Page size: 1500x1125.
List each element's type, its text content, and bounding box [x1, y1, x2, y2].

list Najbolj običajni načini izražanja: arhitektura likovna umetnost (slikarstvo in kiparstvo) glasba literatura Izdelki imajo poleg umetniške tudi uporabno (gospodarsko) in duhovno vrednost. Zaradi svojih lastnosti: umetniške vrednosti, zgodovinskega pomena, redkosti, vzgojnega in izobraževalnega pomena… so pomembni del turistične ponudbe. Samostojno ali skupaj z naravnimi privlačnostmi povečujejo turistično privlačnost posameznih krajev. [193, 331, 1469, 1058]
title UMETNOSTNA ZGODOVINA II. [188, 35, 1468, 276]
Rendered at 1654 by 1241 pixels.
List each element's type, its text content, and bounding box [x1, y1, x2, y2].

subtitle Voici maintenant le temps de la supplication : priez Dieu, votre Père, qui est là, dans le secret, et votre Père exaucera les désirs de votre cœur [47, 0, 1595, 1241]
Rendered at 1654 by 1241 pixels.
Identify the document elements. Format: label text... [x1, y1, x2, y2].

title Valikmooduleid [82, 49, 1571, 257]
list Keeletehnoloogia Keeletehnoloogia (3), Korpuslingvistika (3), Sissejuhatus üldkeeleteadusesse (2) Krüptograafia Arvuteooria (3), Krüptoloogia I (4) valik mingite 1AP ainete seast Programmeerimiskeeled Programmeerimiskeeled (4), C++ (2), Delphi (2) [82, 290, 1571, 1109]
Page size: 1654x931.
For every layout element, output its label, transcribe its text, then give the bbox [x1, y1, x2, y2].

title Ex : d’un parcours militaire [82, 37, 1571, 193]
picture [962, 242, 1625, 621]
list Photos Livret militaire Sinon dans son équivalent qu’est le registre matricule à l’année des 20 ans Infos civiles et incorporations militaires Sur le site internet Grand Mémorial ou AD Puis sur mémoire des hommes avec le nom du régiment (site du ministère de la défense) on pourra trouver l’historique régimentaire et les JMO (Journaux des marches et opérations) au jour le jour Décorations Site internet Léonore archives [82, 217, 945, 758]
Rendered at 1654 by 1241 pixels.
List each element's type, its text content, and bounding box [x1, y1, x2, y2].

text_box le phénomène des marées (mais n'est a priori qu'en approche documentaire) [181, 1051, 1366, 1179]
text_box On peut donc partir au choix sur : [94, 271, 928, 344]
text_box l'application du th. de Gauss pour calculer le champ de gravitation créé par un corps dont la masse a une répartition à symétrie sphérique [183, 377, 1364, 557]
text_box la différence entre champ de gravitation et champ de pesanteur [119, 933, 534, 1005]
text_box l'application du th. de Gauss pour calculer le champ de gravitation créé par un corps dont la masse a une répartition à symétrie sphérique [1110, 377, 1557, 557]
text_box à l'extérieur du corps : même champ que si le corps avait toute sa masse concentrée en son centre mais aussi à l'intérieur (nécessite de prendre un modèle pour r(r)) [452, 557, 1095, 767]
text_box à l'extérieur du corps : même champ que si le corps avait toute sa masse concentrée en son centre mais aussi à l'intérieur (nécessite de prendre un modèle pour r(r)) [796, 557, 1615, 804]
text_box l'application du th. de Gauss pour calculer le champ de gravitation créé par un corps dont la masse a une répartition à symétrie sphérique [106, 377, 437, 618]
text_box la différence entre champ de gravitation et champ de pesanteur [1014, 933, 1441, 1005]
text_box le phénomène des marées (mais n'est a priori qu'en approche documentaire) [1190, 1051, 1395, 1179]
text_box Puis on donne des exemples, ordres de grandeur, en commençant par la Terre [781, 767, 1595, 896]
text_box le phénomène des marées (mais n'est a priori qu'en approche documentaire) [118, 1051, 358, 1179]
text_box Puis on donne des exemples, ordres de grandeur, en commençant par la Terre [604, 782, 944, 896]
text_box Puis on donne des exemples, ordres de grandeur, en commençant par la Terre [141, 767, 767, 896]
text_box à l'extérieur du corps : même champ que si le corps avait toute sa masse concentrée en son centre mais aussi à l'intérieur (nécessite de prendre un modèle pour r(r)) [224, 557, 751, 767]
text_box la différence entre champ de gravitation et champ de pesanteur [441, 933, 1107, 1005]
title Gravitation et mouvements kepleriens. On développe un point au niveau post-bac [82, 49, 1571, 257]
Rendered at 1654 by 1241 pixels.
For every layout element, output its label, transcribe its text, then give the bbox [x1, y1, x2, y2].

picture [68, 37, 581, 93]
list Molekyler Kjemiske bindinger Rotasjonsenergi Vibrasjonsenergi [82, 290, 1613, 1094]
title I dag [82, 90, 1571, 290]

======

• Work to do: Copy every line of the records above word for word, and change nothing.

• Response below:
Page size: 1500x1125.
List each element's type, its text content, and bounding box [x1, y1, x2, y2].

list Najbolj običajni načini izražanja: arhitektura likovna umetnost (slikarstvo in kiparstvo) glasba literatura Izdelki imajo poleg umetniške tudi uporabno (gospodarsko) in duhovno vrednost. Zaradi svojih lastnosti: umetniške vrednosti, zgodovinskega pomena, redkosti, vzgojnega in izobraževalnega pomena… so pomembni del turistične ponudbe. Samostojno ali skupaj z naravnimi privlačnostmi povečujejo turistično privlačnost posameznih krajev. [193, 331, 1469, 1058]
title UMETNOSTNA ZGODOVINA II. [188, 35, 1468, 276]
Rendered at 1654 by 1241 pixels.
List each element's type, its text content, and bounding box [x1, y1, x2, y2].

subtitle Voici maintenant le temps de la supplication : priez Dieu, votre Père, qui est là, dans le secret, et votre Père exaucera les désirs de votre cœur [47, 0, 1595, 1241]
Rendered at 1654 by 1241 pixels.
Identify the document elements. Format: label text... [x1, y1, x2, y2].

title Valikmooduleid [82, 49, 1571, 257]
list Keeletehnoloogia Keeletehnoloogia (3), Korpuslingvistika (3), Sissejuhatus üldkeeleteadusesse (2) Krüptograafia Arvuteooria (3), Krüptoloogia I (4) valik mingite 1AP ainete seast Programmeerimiskeeled Programmeerimiskeeled (4), C++ (2), Delphi (2) [82, 290, 1571, 1109]
Page size: 1654x931.
For every layout element, output its label, transcribe its text, then give the bbox [x1, y1, x2, y2].

title Ex : d’un parcours militaire [82, 37, 1571, 193]
picture [962, 242, 1625, 621]
list Photos Livret militaire Sinon dans son équivalent qu’est le registre matricule à l’année des 20 ans Infos civiles et incorporations militaires Sur le site internet Grand Mémorial ou AD Puis sur mémoire des hommes avec le nom du régiment (site du ministère de la défense) on pourra trouver l’historique régimentaire et les JMO (Journaux des marches et opérations) au jour le jour Décorations Site internet Léonore archives [82, 217, 945, 758]
Rendered at 1654 by 1241 pixels.
List each element's type, its text content, and bounding box [x1, y1, x2, y2].

text_box le phénomène des marées (mais n'est a priori qu'en approche documentaire) [181, 1051, 1366, 1179]
text_box On peut donc partir au choix sur : [94, 271, 928, 344]
text_box l'application du th. de Gauss pour calculer le champ de gravitation créé par un corps dont la masse a une répartition à symétrie sphérique [183, 377, 1364, 557]
text_box la différence entre champ de gravitation et champ de pesanteur [119, 933, 534, 1005]
text_box l'application du th. de Gauss pour calculer le champ de gravitation créé par un corps dont la masse a une répartition à symétrie sphérique [1110, 377, 1557, 557]
text_box à l'extérieur du corps : même champ que si le corps avait toute sa masse concentrée en son centre mais aussi à l'intérieur (nécessite de prendre un modèle pour r(r)) [452, 557, 1095, 767]
text_box à l'extérieur du corps : même champ que si le corps avait toute sa masse concentrée en son centre mais aussi à l'intérieur (nécessite de prendre un modèle pour r(r)) [796, 557, 1615, 804]
text_box l'application du th. de Gauss pour calculer le champ de gravitation créé par un corps dont la masse a une répartition à symétrie sphérique [106, 377, 437, 618]
text_box la différence entre champ de gravitation et champ de pesanteur [1014, 933, 1441, 1005]
text_box le phénomène des marées (mais n'est a priori qu'en approche documentaire) [1190, 1051, 1395, 1179]
text_box Puis on donne des exemples, ordres de grandeur, en commençant par la Terre [781, 767, 1595, 896]
text_box le phénomène des marées (mais n'est a priori qu'en approche documentaire) [118, 1051, 358, 1179]
text_box Puis on donne des exemples, ordres de grandeur, en commençant par la Terre [604, 782, 944, 896]
text_box Puis on donne des exemples, ordres de grandeur, en commençant par la Terre [141, 767, 767, 896]
text_box à l'extérieur du corps : même champ que si le corps avait toute sa masse concentrée en son centre mais aussi à l'intérieur (nécessite de prendre un modèle pour r(r)) [224, 557, 751, 767]
text_box la différence entre champ de gravitation et champ de pesanteur [441, 933, 1107, 1005]
title Gravitation et mouvements kepleriens. On développe un point au niveau post-bac [82, 49, 1571, 257]
Rendered at 1654 by 1241 pixels.
For every layout element, output its label, transcribe its text, then give the bbox [x1, y1, x2, y2].

picture [68, 37, 581, 93]
list Molekyler Kjemiske bindinger Rotasjonsenergi Vibrasjonsenergi [82, 290, 1613, 1094]
title I dag [82, 90, 1571, 290]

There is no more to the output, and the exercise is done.